By Naomi Yakawich
Local volunteers in Tanzani worked together in a community-wide clean up, promoting not only protection of their natural environment, but also safeguarding a community of healthy families, countering the growing danger of violence and extremism. Global Peace Foundation (GPF) and its partner, Tanzania Research and Career Development Institute (TRACDI), hosted the cleanup on May 27.
On December 9, 2015, President of Tanzania, Dr. John Pombe Magufuli, cancelled traditional Independence Day celebrations, which usually included a military parade and concert, saying it would be “shameful” to spend huge sums of money while the country was facing a serious cholera outbreak. Since then, citizens of Nzuguni have joined up with local government to celebrate patriotism by cleaning their neighborhood.
The clean up project was lead by Principle of TRACDI Mr. Philbert Mshumba and other Global Peace Club volunteers, students of TRACDI and locals to the Nzuguni area. Volunteers cleaned up trash and planted trees donated by GPF Tanzania.
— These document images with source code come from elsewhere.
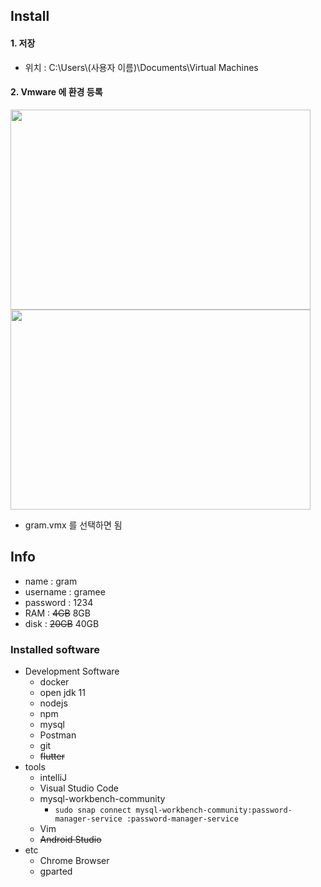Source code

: ## Install

#### 1. 저장

* 위치 : C:\Users\\(사용자 이름)\Documents\Virtual Machines

#### 2. Vmware 에 환경 등록

<img src="https://user-images.githubusercontent.com/48989903/191736735-f00a4c67-49ea-4210-bc72-4fe5274feeea.png" width="480" height="320">

<img src="https://user-images.githubusercontent.com/48989903/191736789-f531651b-7b1c-4814-b31b-fd3299eb2629.png" width="480" height="320">

* gram.vmx 를 선택하면 됨

## Info

* name : gram
* username : gramee
* password : 1234
* RAM : ~~4GB~~ 8GB
* disk : ~~20GB~~ 40GB

### Installed software

* Development Software
  * docker
  * open jdk 11
  * nodejs
  * npm
  * mysql
  * Postman
  * git
  * ~~flutter~~
* tools
  * intelliJ
  * Visual Studio Code
  * mysql-workbench-community
    * `sudo snap connect mysql-workbench-community:password-manager-service :password-manager-service`
  * Vim
  * ~~Android Studio~~
* etc
  * Chrome Browser
  * gparted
The rise of identity-based conflict and violent extremism driven by youth radicalization has cost the country thousands of lives, leaving many people displaced, causing political instability and the loss of infrastructure, natural resources and social cohesion, impeding human and economic development.
Youth constitute 60% of Tanzania’s population. By getting citizens and especially youth involved in community projects, GPF Tanzania hopes to encourage collaboration and counter youth radicalization and violent extremism throughout the country. GPF representative, Martha Nghambi, introduced GPF’s Youth and Peace campaign, “Vijana Na Amani.” The ongoing educational program informs youth and families about the issue of violence and extremism and how they can prevent the problem by addressing it at the grassroots level.
Inspired by the message, Global Peace Club coordinator Benson Daudi, was happy to bring volunteers to help in the clean up project saying that not only did cleaning up the community make him feel good, but that it was essential to equip young people with the knowledge of the challenges facing the country. Keeping youth busy as contributing members of society leaves less time and opportunity for extremist groups to indoctrinate destructive philosophies and more time to raise healthy families and societies.
GPF representatives provided tips to prevent youth radicalization at the community level, encouraging the volunteers to continue participating in community bonding activities, respect the religious and political views of their diverse citizenship and promote positive use of the internet.